Calculations predict surprising quark diffusion in hot nuclear matter

Scientists can use powerful colliders to smash atomic nuclei together to create a quark-gluon plasma (QGP). This "soup" of quarks and gluons, some of the fundamental building blocks of matter, filled the early universe. Tracking how high energy jets of quarks travel through the QGP can reveal information about the QGP's properties.

Scientists' simplest assumption is that local interactions with the quarks and gluons will deflect these energetic particles. But recent theoretical calculations that also include non-local quantum interactions—those interactions beyond a particle's immediate surroundings—predict a super-diffusive process. This means that the complex interactions in QGP deflect quarks faster and at wider angles than can be explained by local interactions alone.

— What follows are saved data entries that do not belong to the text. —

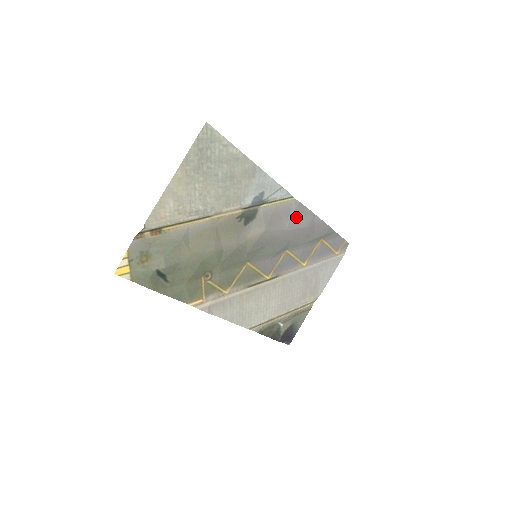
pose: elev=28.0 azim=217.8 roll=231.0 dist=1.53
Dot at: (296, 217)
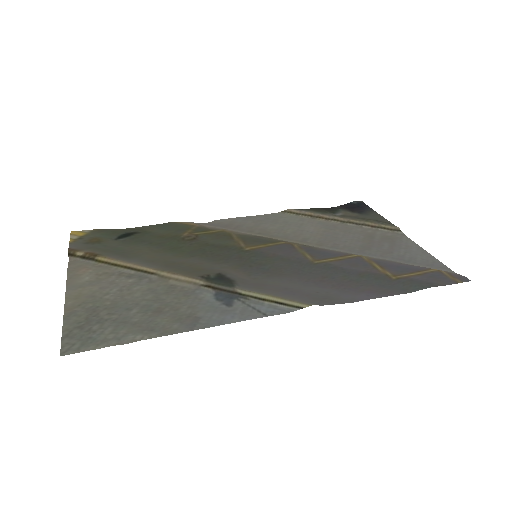
Dot at: (316, 294)
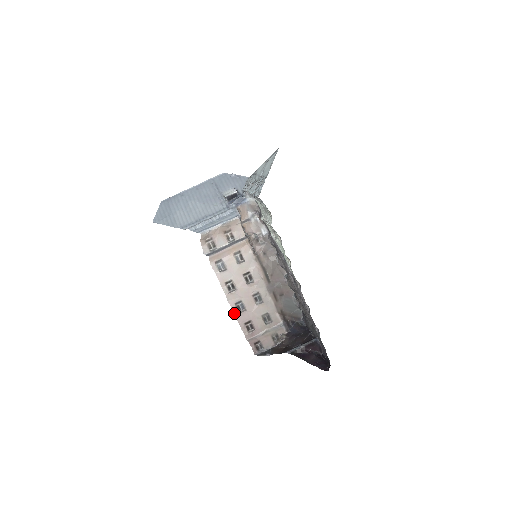
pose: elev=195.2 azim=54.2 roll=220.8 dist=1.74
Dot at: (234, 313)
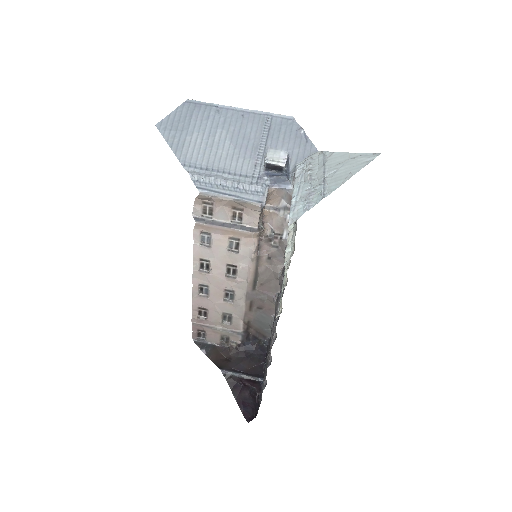
Dot at: (192, 292)
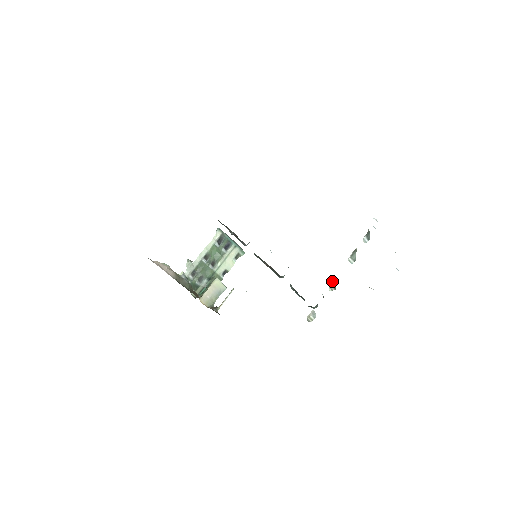
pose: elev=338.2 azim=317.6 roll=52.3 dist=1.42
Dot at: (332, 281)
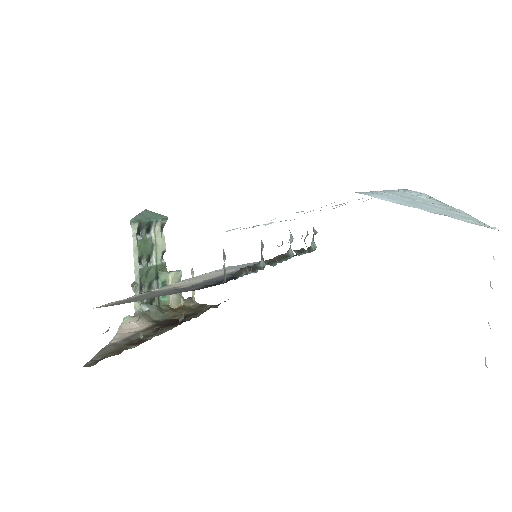
Dot at: occluded
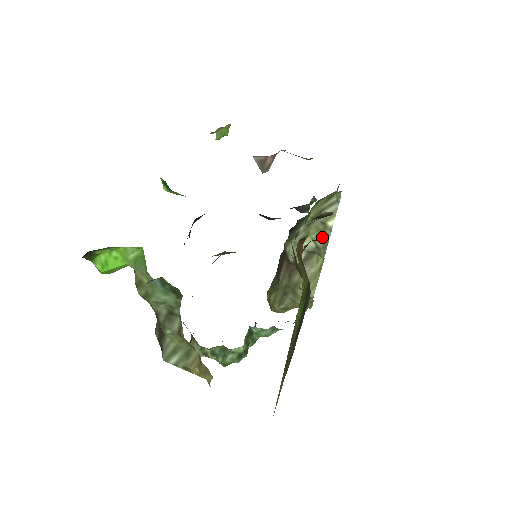
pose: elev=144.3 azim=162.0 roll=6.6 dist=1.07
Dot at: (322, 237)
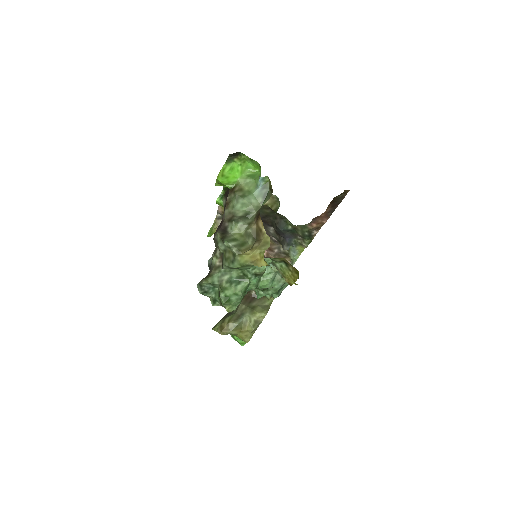
Dot at: occluded
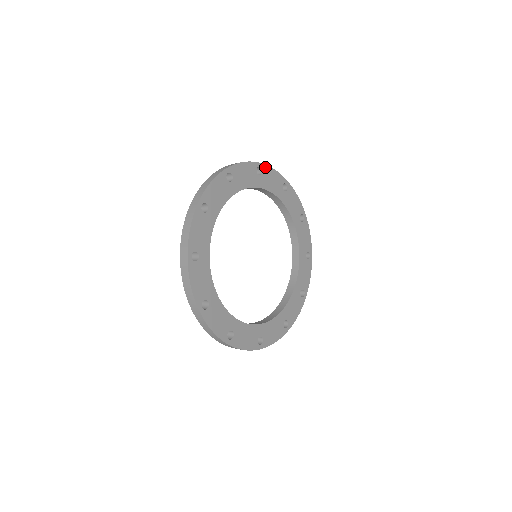
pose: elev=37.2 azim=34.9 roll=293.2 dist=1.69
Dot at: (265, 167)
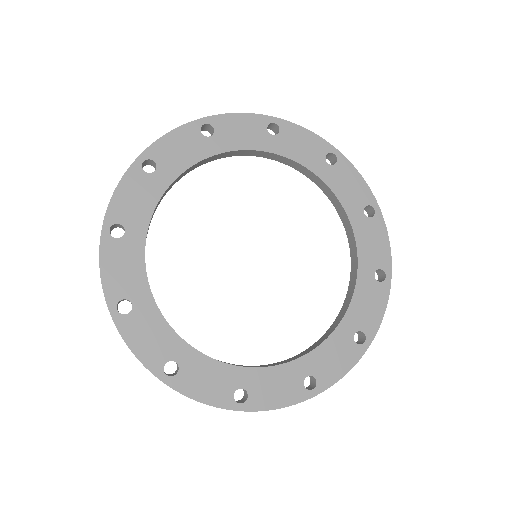
Dot at: (218, 118)
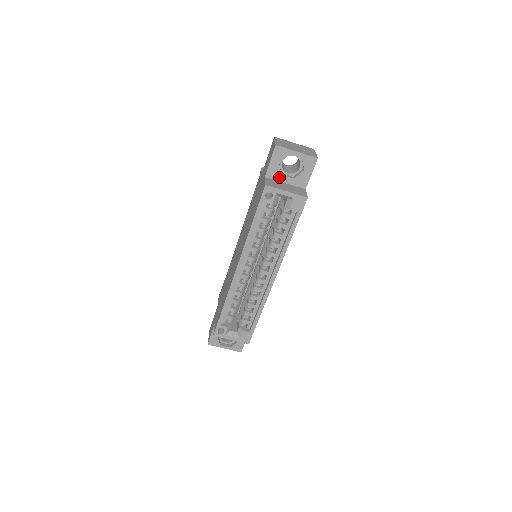
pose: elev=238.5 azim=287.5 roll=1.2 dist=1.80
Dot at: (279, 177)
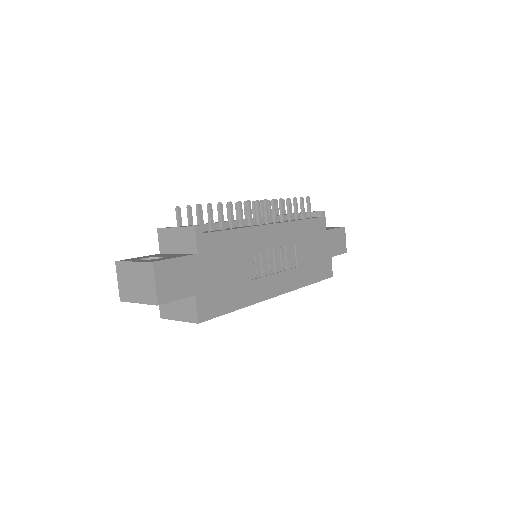
Dot at: occluded
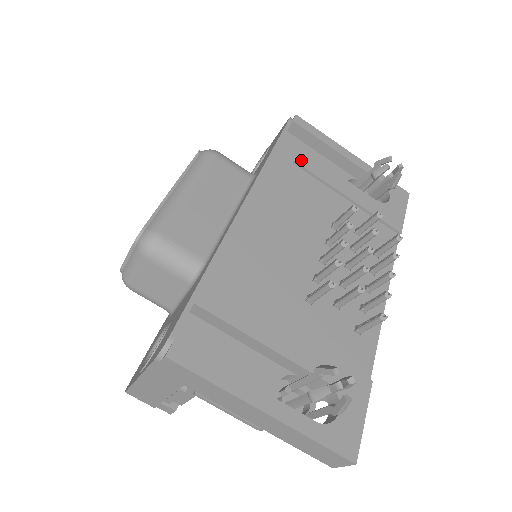
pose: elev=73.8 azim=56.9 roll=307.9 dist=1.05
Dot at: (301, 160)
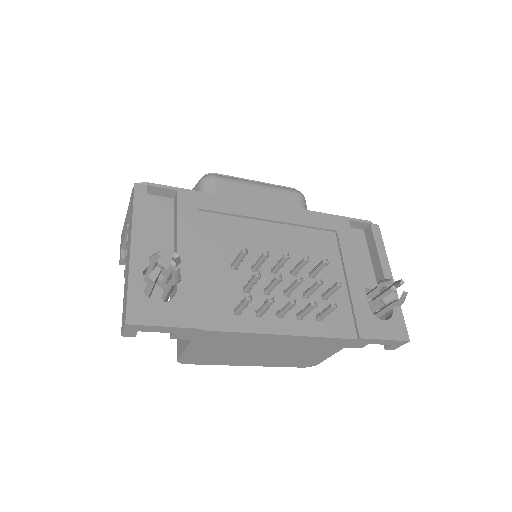
Dot at: (343, 236)
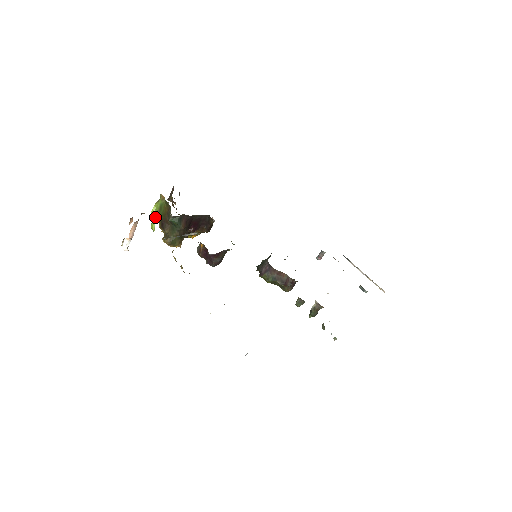
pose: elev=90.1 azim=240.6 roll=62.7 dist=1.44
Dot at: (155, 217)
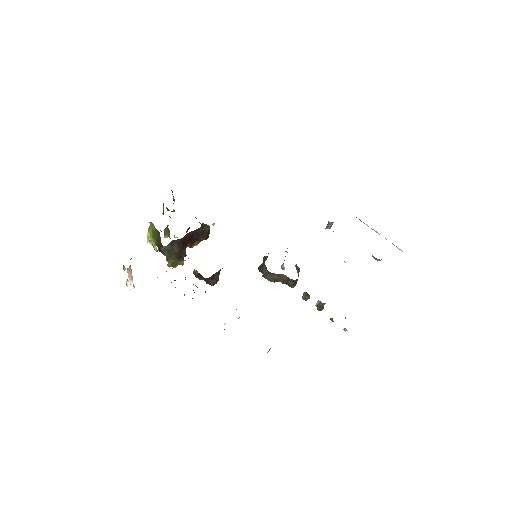
Dot at: (153, 241)
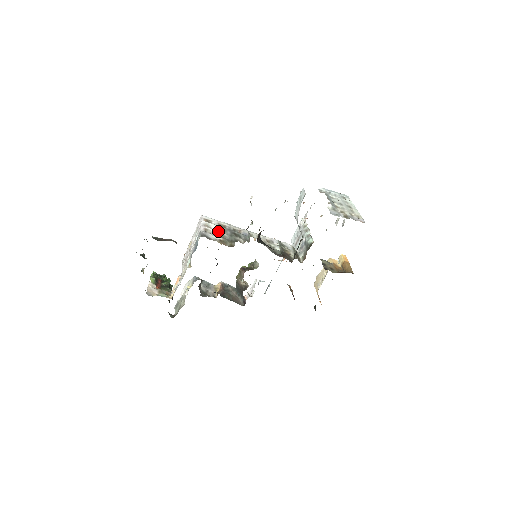
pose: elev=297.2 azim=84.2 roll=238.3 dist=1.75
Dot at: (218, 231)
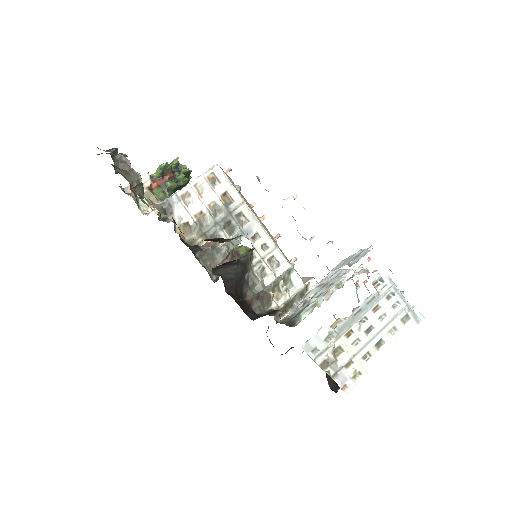
Dot at: (204, 206)
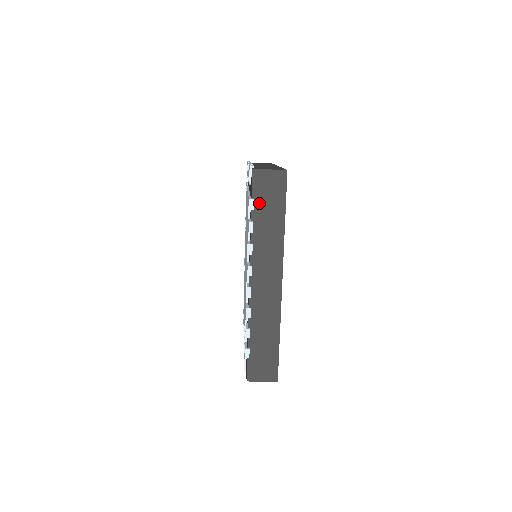
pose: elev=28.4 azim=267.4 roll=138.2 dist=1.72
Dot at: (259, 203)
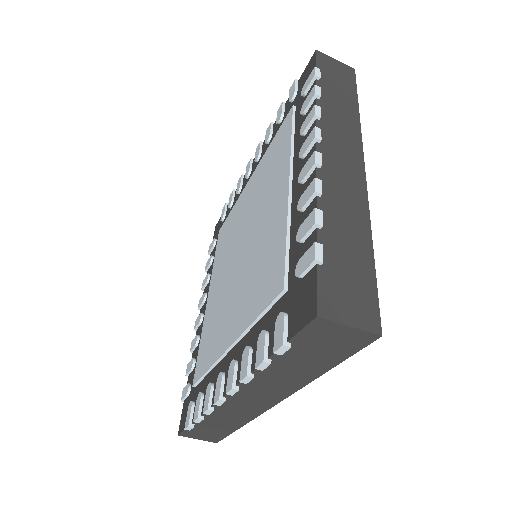
Dot at: (325, 78)
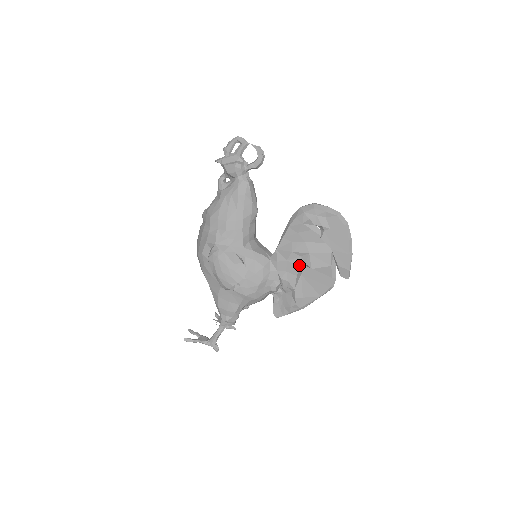
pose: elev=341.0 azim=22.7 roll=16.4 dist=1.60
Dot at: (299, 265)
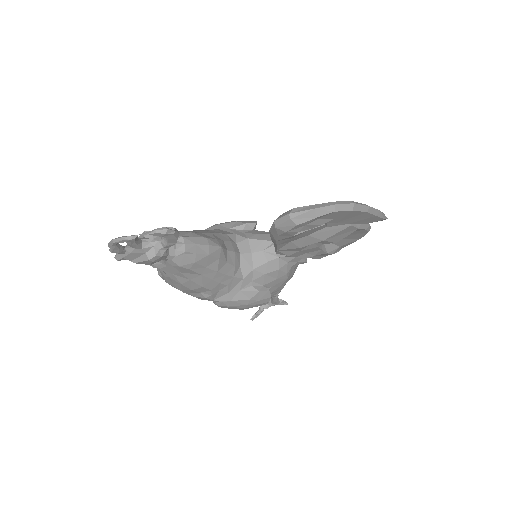
Dot at: (317, 247)
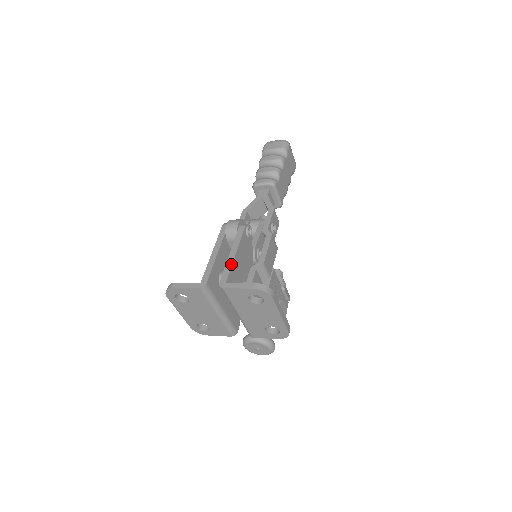
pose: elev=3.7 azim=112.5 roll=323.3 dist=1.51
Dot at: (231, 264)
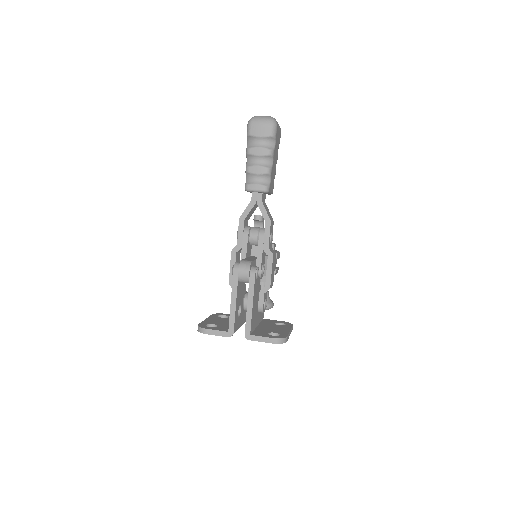
Dot at: (251, 317)
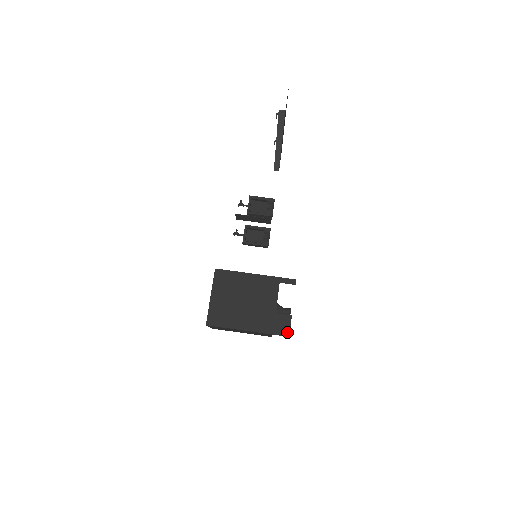
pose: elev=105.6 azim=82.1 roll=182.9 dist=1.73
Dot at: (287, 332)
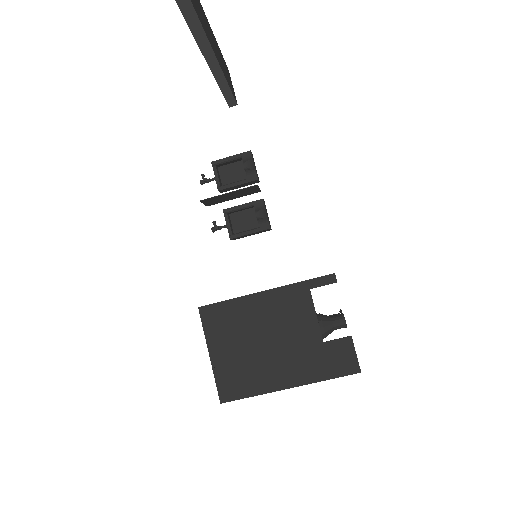
Dot at: (354, 366)
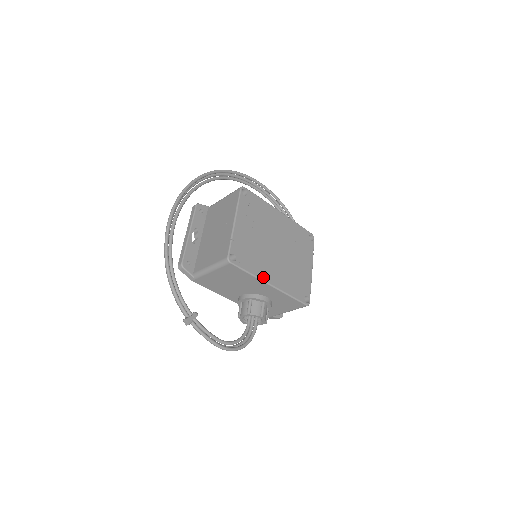
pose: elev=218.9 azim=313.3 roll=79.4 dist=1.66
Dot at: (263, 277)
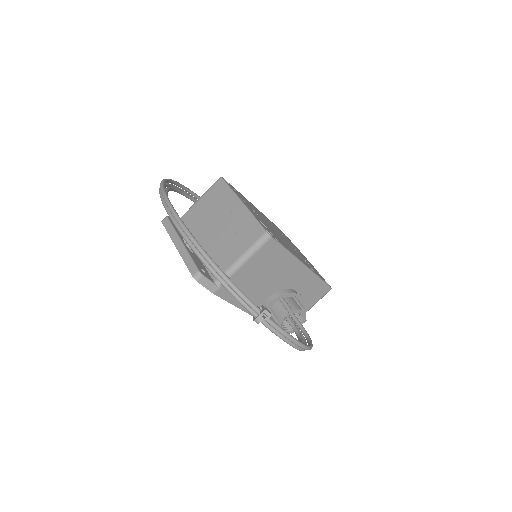
Dot at: (296, 256)
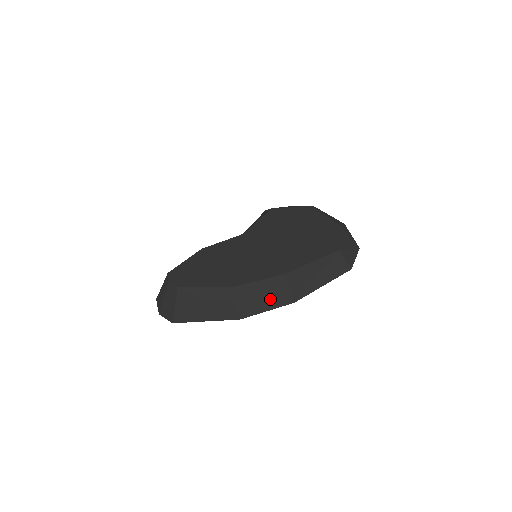
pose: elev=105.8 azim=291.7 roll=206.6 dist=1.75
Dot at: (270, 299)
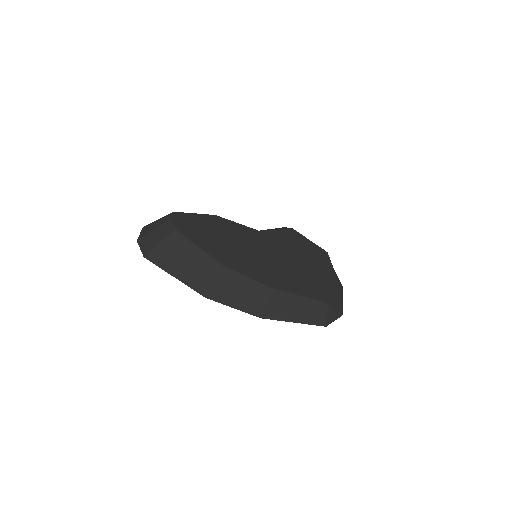
Dot at: (244, 300)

Early calculations based on the theory of strong interactions suggested that jets would undergo a diffusive process caused by random deflections as the energetic particles interacted with the quarks and gluons that make up the plasma—similar to the way pollen particles on the surface of a pond get "kicked" around by water molecules.

Counter to these early calculations, nuclear theorists at Brookhaven National Laboratory recently discovered that including non-local quantum effects—which arise from long-lived gluon fluctuations—predicts significant deviations from the expected diffusion pattern in QGP. Including these non-local effects predicts that energetic jets will undergo a super-diffusive process, broadening the angle of the jet faster than local interactions alone can explain.

Their research has been published in the Journal of High Energy Physics and Physical Review D.

The predictions can be tested by tracking energetic jets in the QGP created in high-energy heavy ion collisions at the Relativistic Heavy Ion Collider (a Department of Energy user facility at Brookhaven National Laboratory) and the Large Hadron Collider in Europe.